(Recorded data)
>>>
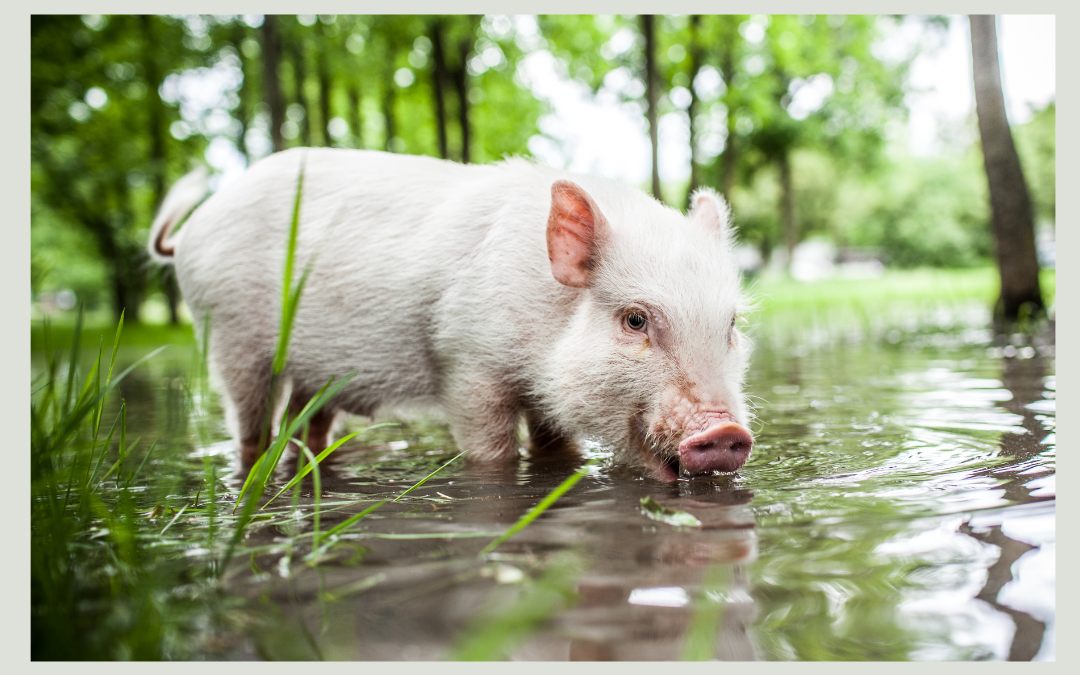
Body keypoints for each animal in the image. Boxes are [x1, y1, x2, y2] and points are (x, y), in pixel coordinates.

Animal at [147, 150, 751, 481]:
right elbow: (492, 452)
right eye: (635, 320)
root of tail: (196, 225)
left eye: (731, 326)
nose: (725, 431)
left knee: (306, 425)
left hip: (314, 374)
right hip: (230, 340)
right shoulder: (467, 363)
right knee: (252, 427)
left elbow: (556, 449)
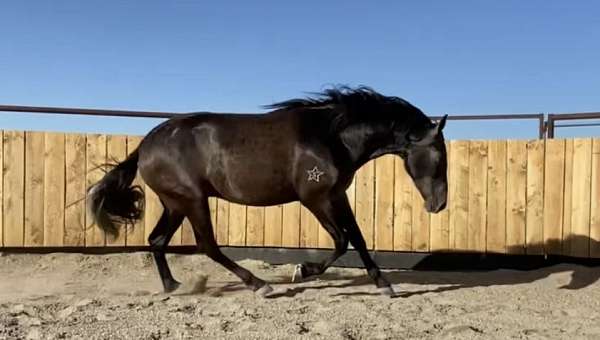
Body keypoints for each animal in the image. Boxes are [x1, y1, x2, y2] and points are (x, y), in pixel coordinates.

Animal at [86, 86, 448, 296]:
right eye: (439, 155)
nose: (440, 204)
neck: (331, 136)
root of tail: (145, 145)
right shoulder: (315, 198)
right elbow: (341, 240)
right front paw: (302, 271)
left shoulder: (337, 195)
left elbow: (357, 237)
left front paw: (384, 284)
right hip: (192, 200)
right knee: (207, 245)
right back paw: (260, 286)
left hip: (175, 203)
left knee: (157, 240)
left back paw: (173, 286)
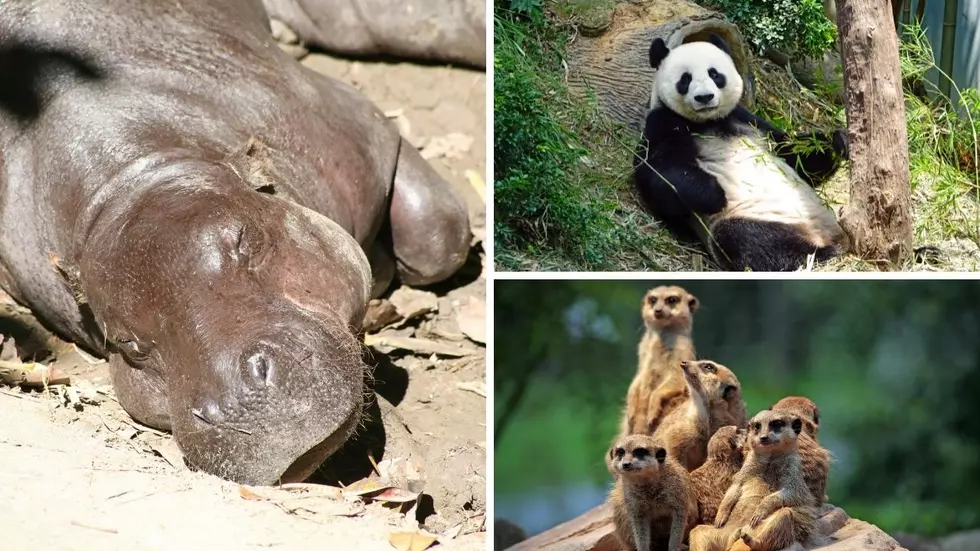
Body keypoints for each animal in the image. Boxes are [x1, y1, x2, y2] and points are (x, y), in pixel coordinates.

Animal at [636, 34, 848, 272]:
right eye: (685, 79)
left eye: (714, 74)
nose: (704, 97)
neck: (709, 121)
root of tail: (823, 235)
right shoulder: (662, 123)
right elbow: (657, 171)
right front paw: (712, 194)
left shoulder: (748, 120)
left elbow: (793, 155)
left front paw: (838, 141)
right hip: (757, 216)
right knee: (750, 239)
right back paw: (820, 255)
<<<
>>>
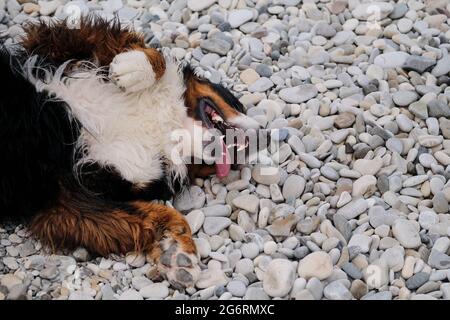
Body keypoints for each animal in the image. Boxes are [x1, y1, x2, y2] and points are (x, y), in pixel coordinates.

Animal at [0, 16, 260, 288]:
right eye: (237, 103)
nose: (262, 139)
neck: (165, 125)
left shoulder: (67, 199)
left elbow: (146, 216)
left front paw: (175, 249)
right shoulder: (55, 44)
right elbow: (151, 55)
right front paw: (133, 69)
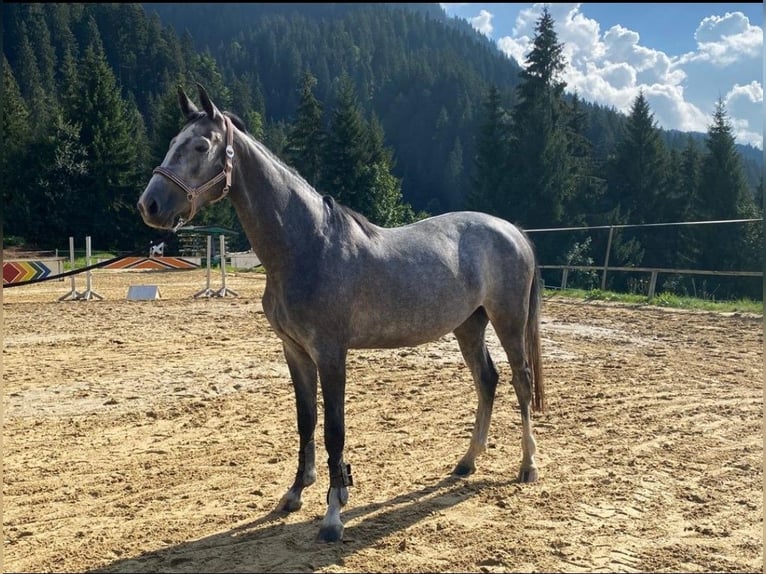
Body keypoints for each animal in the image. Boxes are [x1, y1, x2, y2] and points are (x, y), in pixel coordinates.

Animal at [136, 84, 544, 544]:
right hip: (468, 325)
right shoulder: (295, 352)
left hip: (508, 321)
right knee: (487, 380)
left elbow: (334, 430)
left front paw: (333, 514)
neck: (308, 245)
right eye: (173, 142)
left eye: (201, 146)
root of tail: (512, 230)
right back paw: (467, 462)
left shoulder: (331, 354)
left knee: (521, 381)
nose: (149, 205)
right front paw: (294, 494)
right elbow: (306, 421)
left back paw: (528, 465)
<<<
Exercise aim> Copy out only the lines above from the one with "right elbow: (657, 171)" to the one with "right back paw: (820, 255)", inclusive, exactly as they stand.

Answer to this task>
right elbow: (657, 171)
right front paw: (712, 194)
left shoulder: (748, 120)
left elbow: (793, 155)
left front paw: (838, 141)
right hip: (757, 216)
right knee: (750, 239)
right back paw: (820, 255)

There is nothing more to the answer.